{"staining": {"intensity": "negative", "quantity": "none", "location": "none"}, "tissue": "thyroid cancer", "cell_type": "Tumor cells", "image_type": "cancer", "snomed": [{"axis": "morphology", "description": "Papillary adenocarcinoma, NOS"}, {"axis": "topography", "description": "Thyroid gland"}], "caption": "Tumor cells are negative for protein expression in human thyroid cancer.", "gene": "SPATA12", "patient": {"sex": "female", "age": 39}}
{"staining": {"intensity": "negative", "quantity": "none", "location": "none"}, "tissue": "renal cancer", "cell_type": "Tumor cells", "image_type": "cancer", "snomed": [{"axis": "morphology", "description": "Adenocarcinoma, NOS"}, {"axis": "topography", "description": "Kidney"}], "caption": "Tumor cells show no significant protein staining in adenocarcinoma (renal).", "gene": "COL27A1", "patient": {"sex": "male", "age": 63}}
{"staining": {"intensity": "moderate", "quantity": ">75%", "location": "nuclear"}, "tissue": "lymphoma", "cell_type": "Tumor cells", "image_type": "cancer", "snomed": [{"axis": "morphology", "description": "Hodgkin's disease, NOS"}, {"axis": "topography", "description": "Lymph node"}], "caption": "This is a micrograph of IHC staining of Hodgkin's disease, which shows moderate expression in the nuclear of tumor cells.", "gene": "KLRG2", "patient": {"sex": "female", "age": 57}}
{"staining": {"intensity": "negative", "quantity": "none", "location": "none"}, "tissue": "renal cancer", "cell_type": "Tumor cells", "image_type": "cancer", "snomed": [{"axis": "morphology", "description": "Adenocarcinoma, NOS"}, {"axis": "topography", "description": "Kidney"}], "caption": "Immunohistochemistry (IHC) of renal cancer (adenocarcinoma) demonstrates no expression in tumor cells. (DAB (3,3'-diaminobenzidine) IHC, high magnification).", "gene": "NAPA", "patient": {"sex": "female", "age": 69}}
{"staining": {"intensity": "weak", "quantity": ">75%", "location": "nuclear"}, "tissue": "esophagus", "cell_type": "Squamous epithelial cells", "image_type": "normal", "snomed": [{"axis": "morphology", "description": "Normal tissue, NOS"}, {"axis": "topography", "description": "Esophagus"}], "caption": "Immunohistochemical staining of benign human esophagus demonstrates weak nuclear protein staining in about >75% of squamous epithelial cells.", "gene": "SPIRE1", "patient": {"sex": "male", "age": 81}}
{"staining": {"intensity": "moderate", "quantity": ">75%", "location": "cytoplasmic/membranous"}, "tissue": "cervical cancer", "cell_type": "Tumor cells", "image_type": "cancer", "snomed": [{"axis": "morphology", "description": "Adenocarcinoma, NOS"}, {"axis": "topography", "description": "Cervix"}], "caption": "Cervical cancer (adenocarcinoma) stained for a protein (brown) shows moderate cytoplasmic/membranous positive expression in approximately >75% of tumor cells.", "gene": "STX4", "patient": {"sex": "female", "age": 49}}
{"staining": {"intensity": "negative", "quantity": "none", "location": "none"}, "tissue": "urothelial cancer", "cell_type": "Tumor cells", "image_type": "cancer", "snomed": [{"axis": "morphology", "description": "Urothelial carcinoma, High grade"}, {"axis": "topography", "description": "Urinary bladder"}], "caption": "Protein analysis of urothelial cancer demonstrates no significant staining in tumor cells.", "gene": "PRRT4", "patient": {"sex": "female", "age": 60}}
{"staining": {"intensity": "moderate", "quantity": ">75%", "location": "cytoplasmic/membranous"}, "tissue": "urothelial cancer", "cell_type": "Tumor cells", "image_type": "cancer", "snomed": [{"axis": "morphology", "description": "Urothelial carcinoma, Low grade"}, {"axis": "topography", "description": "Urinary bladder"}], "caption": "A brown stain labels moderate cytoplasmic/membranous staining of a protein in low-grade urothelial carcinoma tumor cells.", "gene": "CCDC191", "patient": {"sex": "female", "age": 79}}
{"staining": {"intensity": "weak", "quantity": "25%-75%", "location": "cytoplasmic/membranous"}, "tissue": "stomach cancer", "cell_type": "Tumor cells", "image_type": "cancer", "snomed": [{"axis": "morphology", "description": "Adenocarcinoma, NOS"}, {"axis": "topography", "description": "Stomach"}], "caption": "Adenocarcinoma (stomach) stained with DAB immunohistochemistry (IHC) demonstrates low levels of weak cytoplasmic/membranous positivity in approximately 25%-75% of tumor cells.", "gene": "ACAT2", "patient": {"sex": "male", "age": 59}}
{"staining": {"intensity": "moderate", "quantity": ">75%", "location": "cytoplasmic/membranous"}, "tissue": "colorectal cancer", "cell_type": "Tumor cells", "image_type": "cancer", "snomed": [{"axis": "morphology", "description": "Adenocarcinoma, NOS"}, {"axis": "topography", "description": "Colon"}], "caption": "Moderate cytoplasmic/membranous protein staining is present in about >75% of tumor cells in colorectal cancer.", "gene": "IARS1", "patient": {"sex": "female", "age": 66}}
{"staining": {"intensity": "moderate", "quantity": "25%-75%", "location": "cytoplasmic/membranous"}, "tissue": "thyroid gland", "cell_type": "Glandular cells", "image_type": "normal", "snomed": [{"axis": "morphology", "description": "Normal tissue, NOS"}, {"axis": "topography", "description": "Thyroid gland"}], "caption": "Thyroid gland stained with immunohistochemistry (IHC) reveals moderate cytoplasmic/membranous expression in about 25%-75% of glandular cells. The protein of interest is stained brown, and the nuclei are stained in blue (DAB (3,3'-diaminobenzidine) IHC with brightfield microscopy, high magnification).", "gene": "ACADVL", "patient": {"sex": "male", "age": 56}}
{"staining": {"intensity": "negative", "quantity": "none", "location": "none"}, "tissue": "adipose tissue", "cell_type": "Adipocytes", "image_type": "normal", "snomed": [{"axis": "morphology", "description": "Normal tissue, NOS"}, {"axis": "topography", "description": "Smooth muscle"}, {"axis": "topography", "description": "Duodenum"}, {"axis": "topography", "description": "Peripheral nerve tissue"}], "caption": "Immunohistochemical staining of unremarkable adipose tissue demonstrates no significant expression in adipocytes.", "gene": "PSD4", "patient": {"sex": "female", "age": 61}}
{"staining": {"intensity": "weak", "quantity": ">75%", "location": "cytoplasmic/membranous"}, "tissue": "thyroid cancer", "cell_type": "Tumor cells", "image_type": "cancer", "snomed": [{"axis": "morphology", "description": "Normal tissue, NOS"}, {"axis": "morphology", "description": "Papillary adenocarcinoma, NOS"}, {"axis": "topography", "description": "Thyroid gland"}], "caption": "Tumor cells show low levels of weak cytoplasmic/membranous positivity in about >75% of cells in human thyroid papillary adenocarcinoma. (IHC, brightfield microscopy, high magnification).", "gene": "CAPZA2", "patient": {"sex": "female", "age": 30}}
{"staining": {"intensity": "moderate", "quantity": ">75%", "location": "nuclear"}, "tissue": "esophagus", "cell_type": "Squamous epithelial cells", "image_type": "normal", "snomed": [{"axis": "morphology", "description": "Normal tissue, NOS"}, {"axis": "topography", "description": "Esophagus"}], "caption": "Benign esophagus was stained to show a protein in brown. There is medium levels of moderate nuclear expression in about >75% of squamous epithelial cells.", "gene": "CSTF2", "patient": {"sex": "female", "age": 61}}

» Exercise: Print out all of the records above, word for word.

» Answer area:
{"staining": {"intensity": "negative", "quantity": "none", "location": "none"}, "tissue": "thyroid cancer", "cell_type": "Tumor cells", "image_type": "cancer", "snomed": [{"axis": "morphology", "description": "Papillary adenocarcinoma, NOS"}, {"axis": "topography", "description": "Thyroid gland"}], "caption": "Tumor cells are negative for protein expression in human thyroid cancer.", "gene": "SPATA12", "patient": {"sex": "female", "age": 39}}
{"staining": {"intensity": "negative", "quantity": "none", "location": "none"}, "tissue": "renal cancer", "cell_type": "Tumor cells", "image_type": "cancer", "snomed": [{"axis": "morphology", "description": "Adenocarcinoma, NOS"}, {"axis": "topography", "description": "Kidney"}], "caption": "Tumor cells show no significant protein staining in adenocarcinoma (renal).", "gene": "COL27A1", "patient": {"sex": "male", "age": 63}}
{"staining": {"intensity": "moderate", "quantity": ">75%", "location": "nuclear"}, "tissue": "lymphoma", "cell_type": "Tumor cells", "image_type": "cancer", "snomed": [{"axis": "morphology", "description": "Hodgkin's disease, NOS"}, {"axis": "topography", "description": "Lymph node"}], "caption": "This is a micrograph of IHC staining of Hodgkin's disease, which shows moderate expression in the nuclear of tumor cells.", "gene": "KLRG2", "patient": {"sex": "female", "age": 57}}
{"staining": {"intensity": "negative", "quantity": "none", "location": "none"}, "tissue": "renal cancer", "cell_type": "Tumor cells", "image_type": "cancer", "snomed": [{"axis": "morphology", "description": "Adenocarcinoma, NOS"}, {"axis": "topography", "description": "Kidney"}], "caption": "Immunohistochemistry (IHC) of renal cancer (adenocarcinoma) demonstrates no expression in tumor cells. (DAB (3,3'-diaminobenzidine) IHC, high magnification).", "gene": "NAPA", "patient": {"sex": "female", "age": 69}}
{"staining": {"intensity": "weak", "quantity": ">75%", "location": "nuclear"}, "tissue": "esophagus", "cell_type": "Squamous epithelial cells", "image_type": "normal", "snomed": [{"axis": "morphology", "description": "Normal tissue, NOS"}, {"axis": "topography", "description": "Esophagus"}], "caption": "Immunohistochemical staining of benign human esophagus demonstrates weak nuclear protein staining in about >75% of squamous epithelial cells.", "gene": "SPIRE1", "patient": {"sex": "male", "age": 81}}
{"staining": {"intensity": "moderate", "quantity": ">75%", "location": "cytoplasmic/membranous"}, "tissue": "cervical cancer", "cell_type": "Tumor cells", "image_type": "cancer", "snomed": [{"axis": "morphology", "description": "Adenocarcinoma, NOS"}, {"axis": "topography", "description": "Cervix"}], "caption": "Cervical cancer (adenocarcinoma) stained for a protein (brown) shows moderate cytoplasmic/membranous positive expression in approximately >75% of tumor cells.", "gene": "STX4", "patient": {"sex": "female", "age": 49}}
{"staining": {"intensity": "negative", "quantity": "none", "location": "none"}, "tissue": "urothelial cancer", "cell_type": "Tumor cells", "image_type": "cancer", "snomed": [{"axis": "morphology", "description": "Urothelial carcinoma, High grade"}, {"axis": "topography", "description": "Urinary bladder"}], "caption": "Protein analysis of urothelial cancer demonstrates no significant staining in tumor cells.", "gene": "PRRT4", "patient": {"sex": "female", "age": 60}}
{"staining": {"intensity": "moderate", "quantity": ">75%", "location": "cytoplasmic/membranous"}, "tissue": "urothelial cancer", "cell_type": "Tumor cells", "image_type": "cancer", "snomed": [{"axis": "morphology", "description": "Urothelial carcinoma, Low grade"}, {"axis": "topography", "description": "Urinary bladder"}], "caption": "A brown stain labels moderate cytoplasmic/membranous staining of a protein in low-grade urothelial carcinoma tumor cells.", "gene": "CCDC191", "patient": {"sex": "female", "age": 79}}
{"staining": {"intensity": "weak", "quantity": "25%-75%", "location": "cytoplasmic/membranous"}, "tissue": "stomach cancer", "cell_type": "Tumor cells", "image_type": "cancer", "snomed": [{"axis": "morphology", "description": "Adenocarcinoma, NOS"}, {"axis": "topography", "description": "Stomach"}], "caption": "Adenocarcinoma (stomach) stained with DAB immunohistochemistry (IHC) demonstrates low levels of weak cytoplasmic/membranous positivity in approximately 25%-75% of tumor cells.", "gene": "ACAT2", "patient": {"sex": "male", "age": 59}}
{"staining": {"intensity": "moderate", "quantity": ">75%", "location": "cytoplasmic/membranous"}, "tissue": "colorectal cancer", "cell_type": "Tumor cells", "image_type": "cancer", "snomed": [{"axis": "morphology", "description": "Adenocarcinoma, NOS"}, {"axis": "topography", "description": "Colon"}], "caption": "Moderate cytoplasmic/membranous protein staining is present in about >75% of tumor cells in colorectal cancer.", "gene": "IARS1", "patient": {"sex": "female", "age": 66}}
{"staining": {"intensity": "moderate", "quantity": "25%-75%", "location": "cytoplasmic/membranous"}, "tissue": "thyroid gland", "cell_type": "Glandular cells", "image_type": "normal", "snomed": [{"axis": "morphology", "description": "Normal tissue, NOS"}, {"axis": "topography", "description": "Thyroid gland"}], "caption": "Thyroid gland stained with immunohistochemistry (IHC) reveals moderate cytoplasmic/membranous expression in about 25%-75% of glandular cells. The protein of interest is stained brown, and the nuclei are stained in blue (DAB (3,3'-diaminobenzidine) IHC with brightfield microscopy, high magnification).", "gene": "ACADVL", "patient": {"sex": "male", "age": 56}}
{"staining": {"intensity": "negative", "quantity": "none", "location": "none"}, "tissue": "adipose tissue", "cell_type": "Adipocytes", "image_type": "normal", "snomed": [{"axis": "morphology", "description": "Normal tissue, NOS"}, {"axis": "topography", "description": "Smooth muscle"}, {"axis": "topography", "description": "Duodenum"}, {"axis": "topography", "description": "Peripheral nerve tissue"}], "caption": "Immunohistochemical staining of unremarkable adipose tissue demonstrates no significant expression in adipocytes.", "gene": "PSD4", "patient": {"sex": "female", "age": 61}}
{"staining": {"intensity": "weak", "quantity": ">75%", "location": "cytoplasmic/membranous"}, "tissue": "thyroid cancer", "cell_type": "Tumor cells", "image_type": "cancer", "snomed": [{"axis": "morphology", "description": "Normal tissue, NOS"}, {"axis": "morphology", "description": "Papillary adenocarcinoma, NOS"}, {"axis": "topography", "description": "Thyroid gland"}], "caption": "Tumor cells show low levels of weak cytoplasmic/membranous positivity in about >75% of cells in human thyroid papillary adenocarcinoma. (IHC, brightfield microscopy, high magnification).", "gene": "CAPZA2", "patient": {"sex": "female", "age": 30}}
{"staining": {"intensity": "moderate", "quantity": ">75%", "location": "nuclear"}, "tissue": "esophagus", "cell_type": "Squamous epithelial cells", "image_type": "normal", "snomed": [{"axis": "morphology", "description": "Normal tissue, NOS"}, {"axis": "topography", "description": "Esophagus"}], "caption": "Benign esophagus was stained to show a protein in brown. There is medium levels of moderate nuclear expression in about >75% of squamous epithelial cells.", "gene": "CSTF2", "patient": {"sex": "female", "age": 61}}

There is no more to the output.